Having a frequently updated security solution made up of firewall, antivirus and spam blocker is a must. Ideally one should have a computer to surf the net and chat and have fun and a computer for work. If this is not possible, one should then have a log in for work related matters and different one for personal activities. Switching between different users is dead easy thanks to the latest generation of computer operating systems and does not even necessitate closing running programs when switching from one computer account to the other. Allowing young children to surf off a work computer is bad. The “fun” computer should have restricted functionality that prevents the installation of new programs as well as limit access to the computer’s resources. Above all, discipline, maturity and common sense (these are the reasons why young children should not use work computers) are mandatory. All too-good-to-be-true situations are exactly that. Accepting something without having read what it does and opening everything that comes via email or chat is a recipe for problems.
Is this dooms day scenario simply ink on paper? Are the statements made here “things that will not happen to me”? Absolutely not.

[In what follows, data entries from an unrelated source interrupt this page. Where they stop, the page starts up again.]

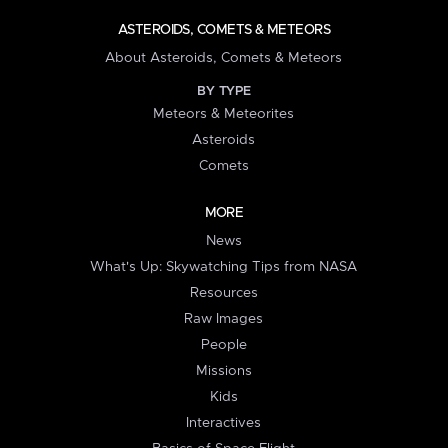
ASTEROIDS, COMETS & METEORS
About Asteroids, Comets & Meteors
BY TYPE
Meteors & Meteorites
Asteroids
Comets
MORE
News
What's Up: Skywatching Tips from NASA
Resources
Raw Images
People
Missions
Kids
Interactives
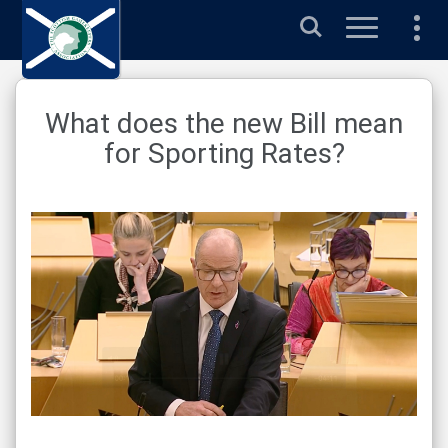
Search
What does the new Bill mean
for Sporting Rates?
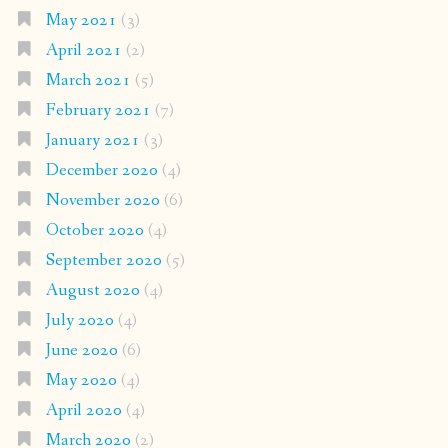
May 2021
(3)
April 2021
(2)
March 2021
(5)
February 2021
(7)
January 2021
(3)
December 2020
(4)
November 2020
(6)
October 2020
(4)
September 2020
(5)
August 2020
(4)
July 2020
(4)
June 2020
(6)
May 2020
(4)
April 2020
(4)
March 2020
(2)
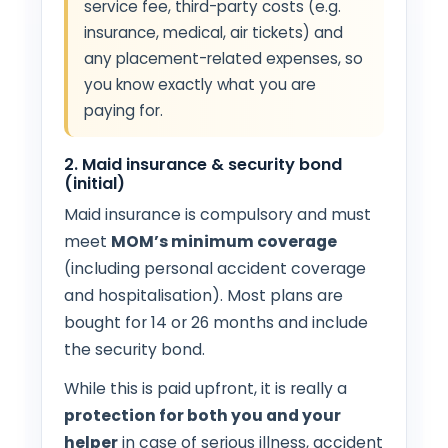
service fee, third-party costs (e.g.
insurance, medical, air tickets) and
any placement-related expenses, so
you know exactly what you are
paying for.
2. Maid insurance & security bond
(initial)
Maid insurance is compulsory and must
meet
MOM’s minimum coverage
(including personal accident coverage
and hospitalisation). Most plans are
bought for 14 or 26 months and include
the security bond.
While this is paid upfront, it is really a
protection for both you and your
helper
in case of serious illness, accident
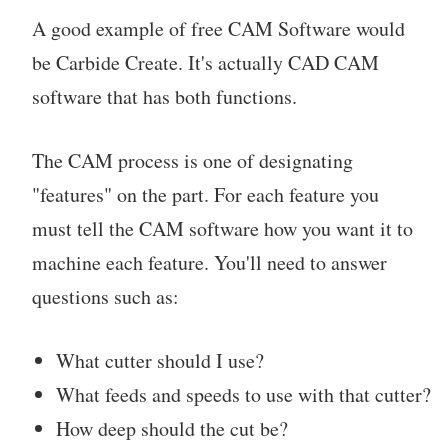
A good example of free CAM Software would
be Carbide Create. It's actually CAD CAM
software that has both functions.
The CAM process is one of designating
"features" on the part. For each feature you
must tell the CAM software how you want it to
machine each feature. You'll need to answer
questions such as:
What cutter should I use?
What feeds and speeds to use with that cutter?
How deep should the cut be?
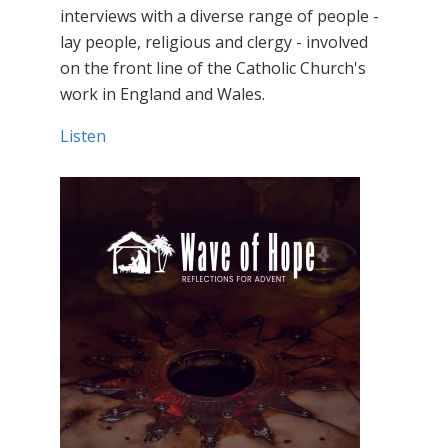
interviews with a diverse range of people -
lay people, religious and clergy - involved
on the front line of the Catholic Church's
work in England and Wales.
Listen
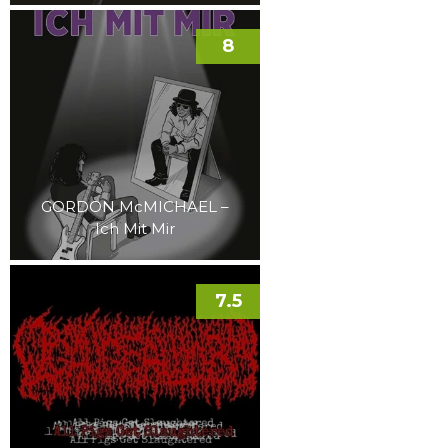
8
GORDON McMICHAEL –
Ich Mit Mir
7.5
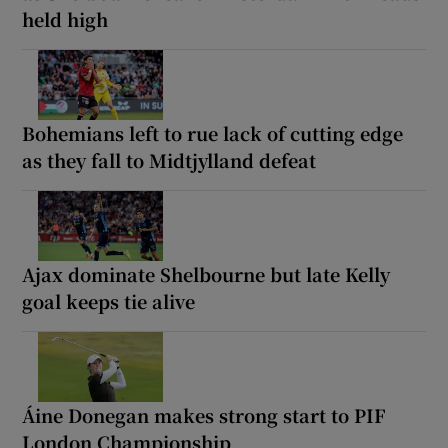
held high
Bohemians left to rue lack of cutting edge
as they fall to Midtjylland defeat
Ajax dominate Shelbourne but late Kelly
goal keeps tie alive
Áine Donegan makes strong start to PIF
London Championship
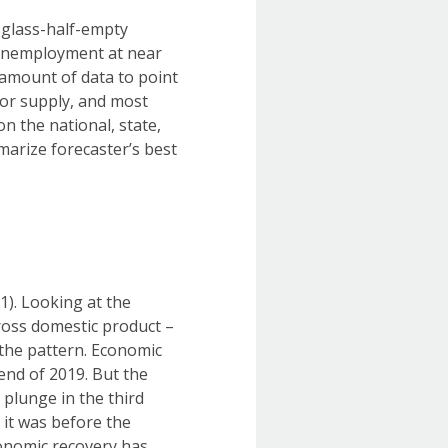
 glass-half-empty
 unemployment at near
 amount of data to point
abor supply, and most
on the national, state,
arize forecaster’s best
1). Looking at the
ross domestic product –
the pattern. Economic
end of 2019. But the
 plunge in the third
 it was before the
conomic recovery has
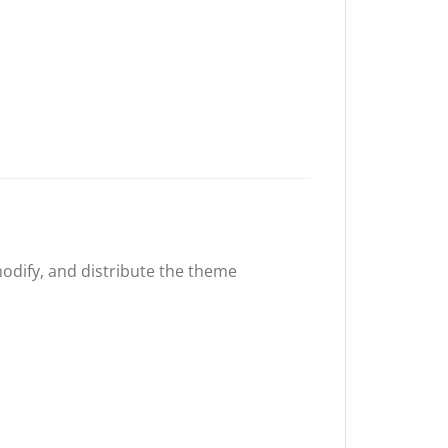
 modify, and distribute the theme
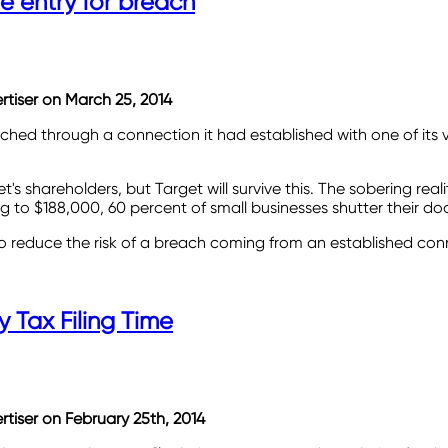
e entry for breach
ertiser on March 25, 2014
ched through a connection it had established with one of its
t's shareholders, but Target will survive this. The sobering rea
g to $188,000, 60 percent of small businesses shutter their do
o reduce the risk of a breach coming from an established con
y Tax Filing Time
ertiser on February 25th, 2014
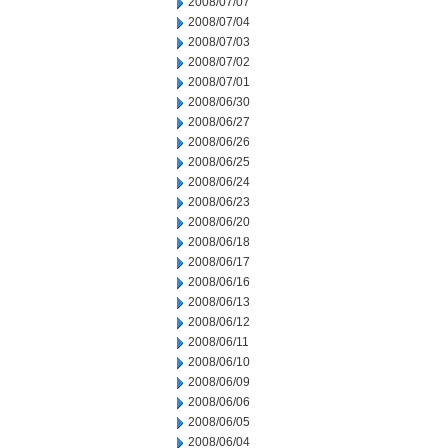
2008/07/07
2008/07/04
2008/07/03
2008/07/02
2008/07/01
2008/06/30
2008/06/27
2008/06/26
2008/06/25
2008/06/24
2008/06/23
2008/06/20
2008/06/18
2008/06/17
2008/06/16
2008/06/13
2008/06/12
2008/06/11
2008/06/10
2008/06/09
2008/06/06
2008/06/05
2008/06/04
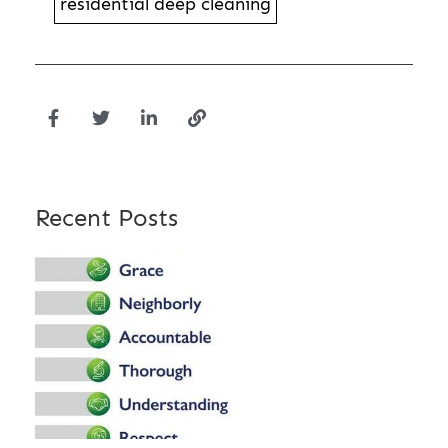
residential deep cleaning
Recent Posts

Sooner or later the inevitable will happen; and with the amount of time sitting in front of a computer on the increase, this will probably be sooner rather than later. Even the best of us will, one day lower our guard and will do something we’ll regret. Hopefully some of the other controls mentioned here will counteract that thoughtless action.
If the computer holds third party data and therefore other individuals stand to lose if the data is compromised than there is even more responsibility on the data holder to ensure that the data is safeguarded and to ensure that it does not become available to unauthorized third parties. Richard Thomas, the British Information Commissioner, wants to pass legislation that would make doctors and hospital employees liable if they leave a laptop containing patients’ records in their car and the laptop is stolen. He claimed that “it is hard to see that this is anything but gross negligence”. If Mr. Thomas gets his way, this action would attract criminal penalties and offenders could be fined up to £5,000 in a magistrates’ court or unlimited sums in the Crown Court. Cases in which individuals or groups have sued companies over data leaks are on the increase.
And don’t leave your notebook in your unattended vehicle.